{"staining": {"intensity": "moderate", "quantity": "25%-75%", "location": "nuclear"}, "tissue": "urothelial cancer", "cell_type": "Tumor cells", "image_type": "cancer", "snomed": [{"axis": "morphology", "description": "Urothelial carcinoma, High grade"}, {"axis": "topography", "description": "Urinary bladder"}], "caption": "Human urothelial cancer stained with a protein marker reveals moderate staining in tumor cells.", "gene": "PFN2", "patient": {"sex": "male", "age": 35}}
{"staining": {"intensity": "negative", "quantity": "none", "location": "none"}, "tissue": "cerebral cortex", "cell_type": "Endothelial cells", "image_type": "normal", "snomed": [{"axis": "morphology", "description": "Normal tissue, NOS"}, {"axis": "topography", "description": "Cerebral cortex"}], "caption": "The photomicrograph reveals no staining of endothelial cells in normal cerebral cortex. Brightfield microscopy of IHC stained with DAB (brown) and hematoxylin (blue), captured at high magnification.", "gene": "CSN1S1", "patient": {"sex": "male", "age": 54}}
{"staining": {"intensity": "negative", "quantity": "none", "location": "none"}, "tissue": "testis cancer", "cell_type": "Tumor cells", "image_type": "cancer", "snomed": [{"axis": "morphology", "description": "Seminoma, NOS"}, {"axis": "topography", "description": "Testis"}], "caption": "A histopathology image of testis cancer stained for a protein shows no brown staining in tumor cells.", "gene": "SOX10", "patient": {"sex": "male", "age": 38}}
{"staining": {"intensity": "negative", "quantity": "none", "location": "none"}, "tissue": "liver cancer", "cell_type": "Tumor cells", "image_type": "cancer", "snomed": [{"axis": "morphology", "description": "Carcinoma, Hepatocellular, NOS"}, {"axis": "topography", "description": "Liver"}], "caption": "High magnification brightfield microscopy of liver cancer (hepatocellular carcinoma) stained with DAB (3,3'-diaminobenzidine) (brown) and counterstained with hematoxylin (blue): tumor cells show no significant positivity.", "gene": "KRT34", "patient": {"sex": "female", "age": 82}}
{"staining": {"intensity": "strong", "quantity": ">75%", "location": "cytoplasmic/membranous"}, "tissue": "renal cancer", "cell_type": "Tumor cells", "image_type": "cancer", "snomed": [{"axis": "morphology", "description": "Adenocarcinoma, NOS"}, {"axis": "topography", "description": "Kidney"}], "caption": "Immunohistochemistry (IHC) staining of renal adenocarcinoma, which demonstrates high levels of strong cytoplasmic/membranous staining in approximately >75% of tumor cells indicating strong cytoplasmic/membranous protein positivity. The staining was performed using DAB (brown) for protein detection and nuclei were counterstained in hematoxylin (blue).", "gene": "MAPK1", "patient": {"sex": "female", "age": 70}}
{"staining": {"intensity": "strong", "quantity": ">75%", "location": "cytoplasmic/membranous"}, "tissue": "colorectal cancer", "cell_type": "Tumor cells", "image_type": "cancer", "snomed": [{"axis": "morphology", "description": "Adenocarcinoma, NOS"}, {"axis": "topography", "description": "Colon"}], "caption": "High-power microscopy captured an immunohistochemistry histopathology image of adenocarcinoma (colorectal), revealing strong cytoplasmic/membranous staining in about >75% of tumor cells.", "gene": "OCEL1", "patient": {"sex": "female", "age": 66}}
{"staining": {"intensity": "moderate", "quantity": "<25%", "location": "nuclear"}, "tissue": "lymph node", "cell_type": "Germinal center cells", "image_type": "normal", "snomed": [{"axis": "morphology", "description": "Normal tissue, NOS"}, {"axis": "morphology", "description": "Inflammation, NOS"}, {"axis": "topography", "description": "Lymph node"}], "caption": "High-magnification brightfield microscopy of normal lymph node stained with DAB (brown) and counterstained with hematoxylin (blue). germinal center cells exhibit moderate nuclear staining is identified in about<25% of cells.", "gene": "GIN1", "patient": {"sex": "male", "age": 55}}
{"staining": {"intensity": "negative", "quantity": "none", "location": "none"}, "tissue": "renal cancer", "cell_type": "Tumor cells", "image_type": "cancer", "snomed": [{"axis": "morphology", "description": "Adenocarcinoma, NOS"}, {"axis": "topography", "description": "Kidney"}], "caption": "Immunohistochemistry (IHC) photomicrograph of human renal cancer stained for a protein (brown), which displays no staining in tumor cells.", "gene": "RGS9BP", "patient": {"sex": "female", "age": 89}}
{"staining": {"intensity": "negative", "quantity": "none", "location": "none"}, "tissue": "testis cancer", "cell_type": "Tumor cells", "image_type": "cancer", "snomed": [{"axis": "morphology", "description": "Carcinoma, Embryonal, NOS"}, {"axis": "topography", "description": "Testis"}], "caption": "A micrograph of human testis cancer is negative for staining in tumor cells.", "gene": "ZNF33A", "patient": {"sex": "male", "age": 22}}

--------------------------------------------------

PROBLEM:
Reproduce the entries above exactly, but only the lines between the line holding "photomicrograph reveals no" and the line holding "image of testis", inclusive.

RESULT BELOW:
{"staining": {"intensity": "negative", "quantity": "none", "location": "none"}, "tissue": "cerebral cortex", "cell_type": "Endothelial cells", "image_type": "normal", "snomed": [{"axis": "morphology", "description": "Normal tissue, NOS"}, {"axis": "topography", "description": "Cerebral cortex"}], "caption": "The photomicrograph reveals no staining of endothelial cells in normal cerebral cortex. Brightfield microscopy of IHC stained with DAB (brown) and hematoxylin (blue), captured at high magnification.", "gene": "CSN1S1", "patient": {"sex": "male", "age": 54}}
{"staining": {"intensity": "negative", "quantity": "none", "location": "none"}, "tissue": "testis cancer", "cell_type": "Tumor cells", "image_type": "cancer", "snomed": [{"axis": "morphology", "description": "Seminoma, NOS"}, {"axis": "topography", "description": "Testis"}], "caption": "A histopathology image of testis cancer stained for a protein shows no brown staining in tumor cells.", "gene": "SOX10", "patient": {"sex": "male", "age": 38}}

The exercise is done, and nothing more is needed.